I can understand her wanting women to be equal to men, but the way she goes about it is akin to a kid having a tantrum. The fact that she willingly and repeatedly sleeps with her own uncle is creepy beyond words, and only serves to further remove her from my affections. Call it my Western mindset, call it my modern standards - I don't care.
There is no excuse anyone could give for this incest that would make me view it as anything but wrong.
http://amelunxen.de/plugins/11-wie-man.php I will say that as a lover of all things Japanese, I enjoyed how immersive the setting was - sometimes I could picture the scenes so clearly it was almost like I'd been there myself.
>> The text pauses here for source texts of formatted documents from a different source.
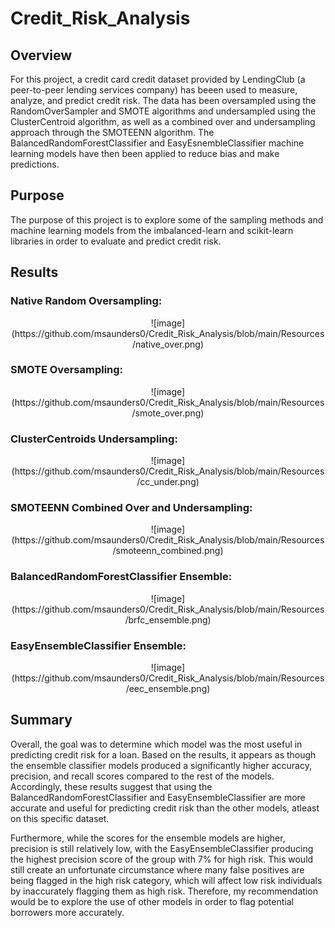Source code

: # Credit_Risk_Analysis

## Overview

For this project, a credit card credit dataset provided by LendingClub (a peer-to-peer lending services company) has beeen used to measure, analyze, and predict credit risk. The data has been oversampled using the RandomOverSampler and SMOTE algorithms and undersampled using the ClusterCentroid algorithm, as well as a combined over and undersampling approach through the SMOTEENN algorithm. The BalancedRandomForestClassifier and EasyEsnembleClassifier machine learning models have then been applied to reduce bias and make predictions.

## Purpose

The purpose of this project is to explore some of the sampling methods and machine learning models from the imbalanced-learn and scikit-learn libraries in order to evaluate and predict credit risk.

## Results

### Native Random Oversampling:
<p align="center">![image](https://github.com/msaunders0/Credit_Risk_Analysis/blob/main/Resources/native_over.png)</p>

### SMOTE Oversampling:
<p align="center">![image](https://github.com/msaunders0/Credit_Risk_Analysis/blob/main/Resources/smote_over.png)</p>

### ClusterCentroids Undersampling:
<p align="center">![image](https://github.com/msaunders0/Credit_Risk_Analysis/blob/main/Resources/cc_under.png)</p>

### SMOTEENN Combined Over and Undersampling:
<p align="center">![image](https://github.com/msaunders0/Credit_Risk_Analysis/blob/main/Resources/smoteenn_combined.png)</p>

### BalancedRandomForestClassifier Ensemble:
<p align="center">![image](https://github.com/msaunders0/Credit_Risk_Analysis/blob/main/Resources/brfc_ensemble.png)</p>

### EasyEnsembleClassifier Ensemble:
<p align="center">![image](https://github.com/msaunders0/Credit_Risk_Analysis/blob/main/Resources/eec_ensemble.png)</p>

## Summary

Overall, the goal was to determine which model was the most useful in predicting credit risk for a loan. Based on the results, it appears as though the ensemble classifier models produced a significantly higher accuracy, precision, and recall scores compared to the rest of the models. Accordingly, these results suggest that using the BalancedRandomForestClassifier and EasyEnsembleClassifier are more accurate and useful for predicting credit risk than the other models, atleast on this specific dataset.

Furthermore, while the scores for the ensemble models are higher, precision is still relatively low, with the EasyEnsembleClassifier producing the highest precision score of the group with 7% for high risk. This would still create an unfortunate circumstance where many false positives are being flagged in the high risk category, which will affect low risk individuals by inaccurately flagging them as high risk. Therefore, my recommendation would be to explore the use of other models in order to flag potential borrowers more accurately.
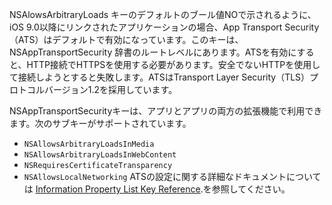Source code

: 
NSAlowsArbitraryLoads キーのデフォルトのブール値NOで示されるように、iOS 9.0以降にリンクされたアプリケーションの場合、App Transport Security（ATS）はデフォルトで有効になっています。このキーは、NSAppTransportSecurity  辞書のルートレベルにあります。ATSを有効にすると、HTTP接続でHTTPSを使用する必要があります。安全でないHTTPを使用して接続しようとすると失敗します。ATSはTransport Layer Security（TLS）プロトコルバージョン1.2を採用しています。

NSAppTransportSecurityキーは、アプリとアプリの両方の拡張機能で利用できます。次のサブキーがサポートされています。

- `NSAllowsArbitraryLoadsInMedia`
- `NSAllowsArbitraryLoadsInWebContent`
- `NSRequiresCertificateTransparency`
- `NSAllowsLocalNetworking`
ATSの設定に関する詳細なドキュメントについては
 [Information Property List Key Reference](https://developer.apple.com/library/content/documentation/General/Reference/InfoPlistKeyReference/Articles/CocoaKeys.html#//apple_ref/doc/uid/TP40009251-SW35).を参照してください。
Blossoms and Shadows also gave me a good feel for Japanese history around the time of it's Westernisation, though I couldn't always follow exactly what was going on for example, I never did figure out whether the 'young radicals' were for or against the foreigners in the end. They all wanted to kill them and drive them out, but then there were characters like Monta, who wanted to revolutionise Japan in their image too Very confusing.
Bottom line, it has it's ups and downs.
Overall, the story wasn't up to much, but the writing itself was beautiful. This book was a huge disappointment. I've really enjoyed Lian Hearn's Tales of the Otori series, and I'm a very big fan of historical fiction, so I was really looking forward to reading this book. I know basically nothing about the history of Japan, and was expecting this book to enlighten and entertain me about Japan in much the same way as Sharon Kay Penman has about England under the reign of Henry II.
Alas, it was not to be. Lian Hearn should stick to writing lightweight fantasy novels and leave This book was a huge disappointment.